Last Updated: Jun 26, 2019 03:20AM PDT

Contents
1. Measure Details.
2. Measure Parameters
3. Meeting the Measure in Elation
4. Measure Information

 

1. Measure Details
Percentage of patients 3-17 years of age who had an outpatient visit with a Primary Care Physician (PCP) or Obstetrician/Gynecologist (OB/GYN) and who had evidence of the following during the measurement period.

2. Measure Parameters:
Denominator: Patients 3-17 years of age with at least one outpatient visit with a primary care physician (PCP) or an obstetrician/gynecologist (OB/GYN) during the measurement period.


Numerator 1: Patients in the denominator have their height, weight, and BMI recorded in EHR.

Numerator 2: Patients in the denominator that have had counseling for nutrition.  

Numerator 3: Patients in the denominator that have had counseling for physical activity.

Exclusions/Exceptions: Patients who have a diagnosis of pregnancy during the measurement period
 

3. Elation Workflows

1/ To meet Numerator 1, ensure that the patient has had their height and weight recorded in a visit note during the measurement period.

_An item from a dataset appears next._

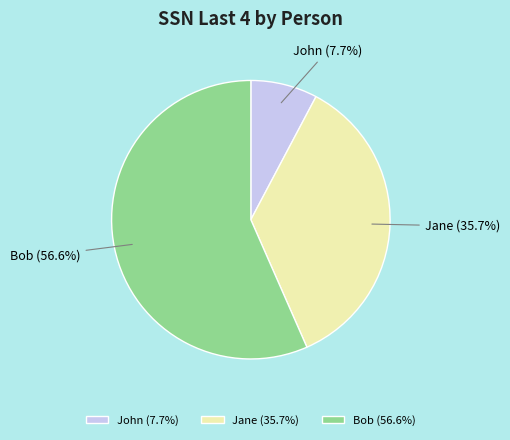

The Bob slice represents 57% of the pie. True or false?

True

Once these are recorded, the BMI will be automatically calculated.


2/ To meet Numerator 2 and Numerator 3, use the Clinical Reminders rules that apply to this measure, one to meet the requirement for Exercise Counseling, and the other to meet the requirement for Nutrition Counseling.



4. Measure Information
 
One of the most important developments in pediatrics in the past two decades has been the emergence of a new chronic disease: obesity in childhood and adolescence. The rapidly increasing prevalence of obesity among children is one of the most challenging dilemmas currently facing pediatricians. 

In addition to the growing prevalence of obesity in children and adolescents, the number of overweight children at risk of becoming obese is also of great concern. Evidence suggests that overweight children and adolescents are more likely to become obese as adults.